Lagrange Multipliers for constraints with any minimizer

[tBuLi]

Goal of this PR is to add the option for Lagrange multipliers to Fit. The basic API is as follows:

x, y, l = parameters('x, y, l')
f, = variables('f')

model = Model({f: x + y})
constraints = {
    l: Eq(x ** 2 + y ** 2, 1),
}

fit = Fit(model, constraints=constraints)

When the constraints are provided as a dict, the keys are interpreted as Lagrange multipliers (parameters), and the values as the constraints in the usual way.

In the background, fit will then determine the correct objective for f or will use the one provided by the user, and will then build the gradient of Lagrangian function L, see the wiki page. (For the example above, the objective will be MinimizeModel, but in scenarios with data it will be LeastSquares instead.)

We then fit when the gradient of the lagrangian function equals zero, instead of minimizing L directly. This is because in general L is not well behaved, and may have some stationary values but then drop off to -inf so minimization does not find the desired minimum but finds -inf instead.
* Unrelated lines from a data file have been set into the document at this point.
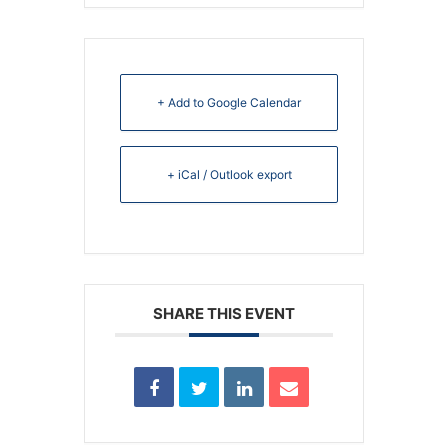
+ Add to Google Calendar
+ iCal / Outlook export
SHARE THIS EVENT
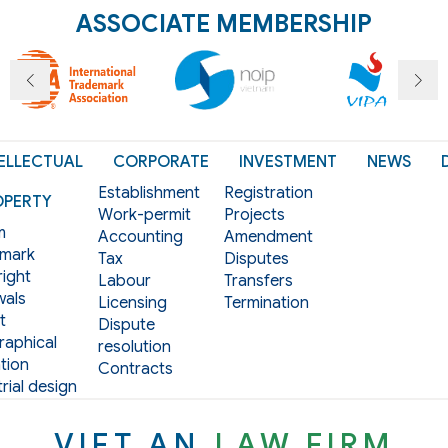
ASSOCIATE MEMBERSHIP
ELLECTUAL
CORPORATE
INVESTMENT
NEWS
Establishment
Registration
OPERTY
Work-permit
Projects
m
Accounting
Amendment
mark
Tax
Disputes
ight
Labour
Transfers
als
Licensing
Termination
t
Dispute
aphical
resolution
tion
Contracts
rial design
VIET AN
LAW FIRM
This means we can introduce a new keyword to Fit: stationary_point. By default this is false, meaning we minimize the objective. For any model, setting stationary_point=True will find when the gradient of the objective is zero instead. When providing the constraints as a dict, stationary_point will be forced to True. This keyword seems to be beneficial in general, which is why I choose to expose it. See the Mexican hat test in this PR.

To Do:

• [x] Add stationary_point keyword to Fit.
• [ ] Build Lagrangian.
• [ ] Add technical note to explain the content above for future reference
• [ ] Write documentation
• [ ] Include second derivative test of the lagrangian in FitResults when stationary_point=True, so we know the nature of the stationary point found. (This is done by checking the signs of the eigenvalues of the Hessian of the Lagrangian.)
• [ ] Briefly investigate again the extension to include inequality constraints, but probable that will have to be a future PR. The problem with this generalization is that many more tests have to be performed before we know the stationary point is a valid one.

[Jhsmit]

Are you getting the stew or the classic vol-au-vent?

[tBuLi]

You guys had stew or vol-au-vent today? I had a hamburger with spinach, Popeye would approve.